Some typical entries:
Monday-Sunday, 11.00am - 12.00pm
Abuse by Andrew
Camping with a moron? Tired of your significant other? Know someone you can't stand? Bring them for a little abuse by Andrew!

Thursday, 6:00pm - 7:00pm
Gondwanaland Bike Race
Millions of years ago, a noble union blessed this planet: The supercontinent Gondwanaland. Today we race in opposition to tectonic drift.
Wednesday, 8:00pm - 9:00pm
Cancer Walk to the Temple
Join burner cancer survivors & loved ones to walk to the temple and joyfully SHOUT out being alive! Meet at the temple (12) side of the Man.
Looking through the guide on the first day I felt overwhelmed by the options. But I quickly learned that every day at Burning Man is best experienced like a road trip. You set off and just see where you end up. Every Burner's day will be different, every one full of its own wonders. Like coming upon a slip'n'slide:

Night time on the Playa

At night Black Rock City really comes alive. Like some giant anthropic coral reef, the Playa is a sea of neon shapes, spectacular fire shows and incredible Art Cars swirling past you.

The clubs are unreal and it's easy to feel you've landed in The Matrix...

The meaning of Burning Man

I asked people I met what word they'd choose to sum up Burning Man:
"Freedom. There are just two rules: don't be violent; and pick up your crap."
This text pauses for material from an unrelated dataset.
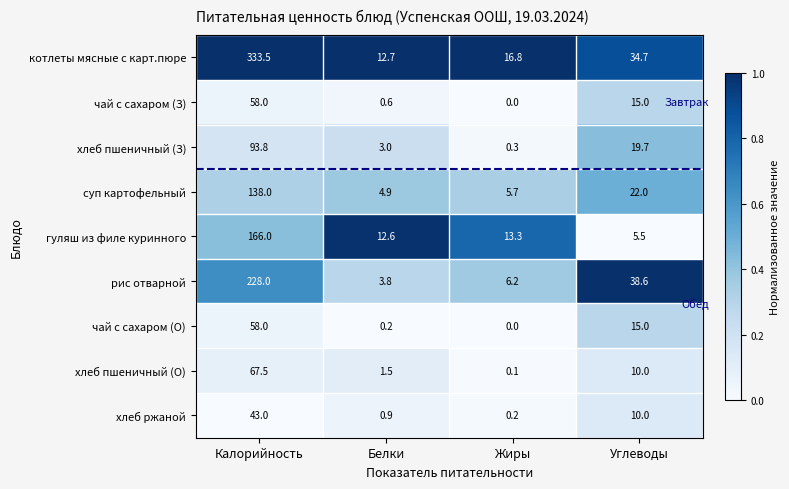

At how many categories does at least one series exceed 0?

4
"Life. Being alive. Feeling alive" Alabaster

"Community. And communication. Sharing and opening up. Seeing people as unique, aside from all the boxes we put each other in, aside from the commercial" Scott

"Awakening. My first Burning Man was last year and I found something profound. People are so welcoming and I didn't feel judged by anybody. Release is the one word to describe this temple [see video below]. Everybody has something they want to release." Ramsey, pictured below with his girlfriend Krista

For me, my favourite poem fitted perfectly with the spirit of Burning Man. Not only does Omar Khayyam's 'Rhubaiyat' passionately preach 'carpe diem' and loving life while it lasts, but written in 12th Century Persia, it's desert imagery came alive on the Playa:
Ah, make the most of what we may yet spend,
Before we too into the Dust descent;
Dust into Dust, and under Dust, to lie,
Sans Wine, sans Song, sans Singer, and - sans End!
I gifted verses to people, scrawled on post-it notes, handed out from my briefcase or bowler hat.

My best day

Dust-storm's swept the Playa...

And from the Temple humankind
seemed glorious and fragile...

With face mask and goggles sealed,
I wandered further into the whiteout,

finding a huge teepee of many-nations...

There we mixed new cocktails
and donned prom dresses,
their price tags
still attached...

Adopted by some crazy Californian's,
I joined them in their Cherry Pie

as we set off in the blizzard,
a meter or less, navigating by
occasional glimpses of the sun...

Finding our way back to the Esplanade
we took shelter in the Moonshine Bar,
and I ordered a drink for myself
and my bowling ball Louise
(the most unusual piece of MOOP yet)

Thank you Burning Man, thank you Burners... God Bless America!